When students exit the testing center, they can see their scores immediately on the BYU Testing Center website if their professor allows students access (for multiple-choice tests only). Earlier, those taking multiple-choice tests waited for a moment or two in the administration area to receive a printout of their results, which usually resulted in the exit area being crowded.

In order to accommodate an increased volume of test takers during finals, the Testing Center opens a remote location at the Richards Building. On normal days, lines are usually shortest before 11:00 AM and after 7:00 PM.

==Procedures==

When students enter the Heber J. Grant Building, they must go to the second floor to receive their tests. An employee will ask the student for their student ID card, scan it, and ask which test the student is there to take. If the student does not have their ID card with them, they may also use their student ID number or NetID. Every student must provide photo identification to verify their identity before being checked out a test. The employee will then scan the student's test, inform them which, if any, items are permitted for use during the test (such as calculators, dictionaries, etc.), indicate whether or not they are allowed to write on their test booklet, inspect and stamp any scratch paper, and instruct them to turn off their cell phone, smart watch, and any other smart devices that the student may have brought with them. If a student has not brought a bag with them for their personal belongings, they will be instructed to use one of the blue bags hanging on the wall in the test check-out area to stow their belongs under their desk during their test. Students will then collect a bubble sheet or cover sheet from the printer and proceed into the main testing room to take their test.

While inside of the testing room, students are forbidden from using phones or any smart devices, as well as any items not listed in the "items allowed" box on their bubble or cover sheet. Students may leave to go to the bathroom as long as they bring their phone and test to the test check-out area. Students may also take supervised snack breaks in the test check-in area. Sharpening pencils at the pencil sharpeners in the test check-out area is permitted at any time while taking a test, as is bringing more sheets of scratch paper to be inspected and stamped. Proctors and security cameras are used to keep a close eye on students to prevent attempts to cheat or gain an unfair advantage over other test takers. Students who are caught cheating will be dismissed from the Testing Center and referred to their professors for further disciplinary action.

When a student finishes taking their test, they simply bring their test materials to the test check-in area and hand them to the staff members behind the counter to be scored and filed.
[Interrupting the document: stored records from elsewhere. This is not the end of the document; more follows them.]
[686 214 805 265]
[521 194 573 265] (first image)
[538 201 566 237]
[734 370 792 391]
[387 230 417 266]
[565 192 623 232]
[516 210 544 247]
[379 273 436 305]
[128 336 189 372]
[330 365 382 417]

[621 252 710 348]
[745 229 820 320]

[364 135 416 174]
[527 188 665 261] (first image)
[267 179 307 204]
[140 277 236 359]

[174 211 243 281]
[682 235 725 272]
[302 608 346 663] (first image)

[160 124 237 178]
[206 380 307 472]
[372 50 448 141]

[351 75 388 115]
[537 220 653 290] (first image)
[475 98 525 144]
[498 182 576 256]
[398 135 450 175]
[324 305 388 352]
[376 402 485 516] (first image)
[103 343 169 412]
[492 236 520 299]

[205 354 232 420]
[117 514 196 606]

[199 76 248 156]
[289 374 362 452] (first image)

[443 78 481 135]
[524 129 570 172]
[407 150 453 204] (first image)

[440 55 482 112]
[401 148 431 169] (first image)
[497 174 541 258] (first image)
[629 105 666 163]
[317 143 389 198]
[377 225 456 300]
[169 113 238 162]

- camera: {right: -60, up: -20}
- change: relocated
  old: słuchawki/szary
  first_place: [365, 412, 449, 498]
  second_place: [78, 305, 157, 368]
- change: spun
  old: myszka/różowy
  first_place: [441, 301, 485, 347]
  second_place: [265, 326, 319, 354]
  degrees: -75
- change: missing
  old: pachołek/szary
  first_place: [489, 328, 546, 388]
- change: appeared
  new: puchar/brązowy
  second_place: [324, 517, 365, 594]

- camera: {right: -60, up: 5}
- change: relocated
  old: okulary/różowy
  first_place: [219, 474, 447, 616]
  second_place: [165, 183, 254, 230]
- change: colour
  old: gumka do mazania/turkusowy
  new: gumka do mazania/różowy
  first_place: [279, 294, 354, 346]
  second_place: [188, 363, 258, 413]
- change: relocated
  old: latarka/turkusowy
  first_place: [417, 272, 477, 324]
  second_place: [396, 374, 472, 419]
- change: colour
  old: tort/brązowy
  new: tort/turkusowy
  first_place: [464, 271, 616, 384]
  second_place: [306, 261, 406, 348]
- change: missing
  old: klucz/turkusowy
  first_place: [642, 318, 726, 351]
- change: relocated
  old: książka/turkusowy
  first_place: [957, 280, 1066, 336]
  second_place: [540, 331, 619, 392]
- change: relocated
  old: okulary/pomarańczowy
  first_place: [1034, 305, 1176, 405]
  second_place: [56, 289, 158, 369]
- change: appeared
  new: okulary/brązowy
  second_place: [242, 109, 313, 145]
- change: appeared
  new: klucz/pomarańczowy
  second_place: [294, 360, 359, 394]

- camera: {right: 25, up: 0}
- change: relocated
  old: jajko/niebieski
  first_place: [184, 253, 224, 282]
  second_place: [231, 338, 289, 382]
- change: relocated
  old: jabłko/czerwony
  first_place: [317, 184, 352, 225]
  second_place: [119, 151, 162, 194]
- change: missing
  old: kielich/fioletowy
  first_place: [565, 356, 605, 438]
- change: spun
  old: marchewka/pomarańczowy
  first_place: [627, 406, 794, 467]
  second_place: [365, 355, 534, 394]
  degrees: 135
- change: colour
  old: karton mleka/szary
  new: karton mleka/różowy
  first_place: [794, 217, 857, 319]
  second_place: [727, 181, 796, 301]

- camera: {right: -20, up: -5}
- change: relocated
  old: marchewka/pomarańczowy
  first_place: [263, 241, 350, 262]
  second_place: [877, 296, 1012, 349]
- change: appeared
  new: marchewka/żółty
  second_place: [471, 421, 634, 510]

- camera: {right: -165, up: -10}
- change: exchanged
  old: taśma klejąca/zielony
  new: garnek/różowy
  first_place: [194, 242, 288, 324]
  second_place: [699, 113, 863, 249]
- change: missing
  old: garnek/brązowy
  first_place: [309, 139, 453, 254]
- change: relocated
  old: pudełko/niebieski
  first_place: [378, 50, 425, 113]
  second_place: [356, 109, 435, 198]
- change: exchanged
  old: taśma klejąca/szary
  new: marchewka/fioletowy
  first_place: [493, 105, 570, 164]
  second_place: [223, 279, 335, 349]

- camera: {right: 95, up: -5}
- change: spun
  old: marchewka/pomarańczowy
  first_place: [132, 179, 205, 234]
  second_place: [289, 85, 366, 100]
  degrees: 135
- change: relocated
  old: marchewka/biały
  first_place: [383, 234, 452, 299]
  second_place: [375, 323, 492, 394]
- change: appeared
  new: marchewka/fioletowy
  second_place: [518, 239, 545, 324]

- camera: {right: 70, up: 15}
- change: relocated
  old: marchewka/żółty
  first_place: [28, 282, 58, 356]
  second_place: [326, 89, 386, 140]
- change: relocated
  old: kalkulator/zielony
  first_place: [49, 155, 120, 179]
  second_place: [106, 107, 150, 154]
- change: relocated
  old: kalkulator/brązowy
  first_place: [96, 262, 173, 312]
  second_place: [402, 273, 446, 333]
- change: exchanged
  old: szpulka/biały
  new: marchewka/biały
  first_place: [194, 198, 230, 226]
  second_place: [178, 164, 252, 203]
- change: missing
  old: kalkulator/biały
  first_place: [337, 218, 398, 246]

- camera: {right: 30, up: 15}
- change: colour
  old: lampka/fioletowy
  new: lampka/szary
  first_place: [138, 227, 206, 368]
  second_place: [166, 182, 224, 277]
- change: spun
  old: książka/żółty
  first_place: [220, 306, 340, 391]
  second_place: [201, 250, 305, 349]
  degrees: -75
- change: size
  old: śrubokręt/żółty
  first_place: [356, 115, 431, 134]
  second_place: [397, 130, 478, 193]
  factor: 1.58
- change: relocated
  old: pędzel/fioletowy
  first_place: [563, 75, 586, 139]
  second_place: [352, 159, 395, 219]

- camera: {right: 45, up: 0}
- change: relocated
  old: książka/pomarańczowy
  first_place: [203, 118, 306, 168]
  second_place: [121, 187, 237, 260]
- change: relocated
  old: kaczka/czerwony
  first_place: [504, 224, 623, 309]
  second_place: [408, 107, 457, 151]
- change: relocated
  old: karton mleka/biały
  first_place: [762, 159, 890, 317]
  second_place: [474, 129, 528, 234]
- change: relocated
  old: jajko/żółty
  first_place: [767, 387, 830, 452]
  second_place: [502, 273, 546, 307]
Students must return any borrowed items, such as calculators and dictionaries, before leaving the Testing Center. Students are to recycle all note sheets and stamped scratch paper sheets before exiting the premises.

==Items for sale/rent==

Students may purchase pencils for $0.35 and Blue Books for $0.75. Additionally, students will be assessed a $5.00 "late fee" if taking their test past a deadline arranged by their professor. Scientific calculators and foreign language dictionaries may be borrowed for no cost (if allowed by the professor for a given exam).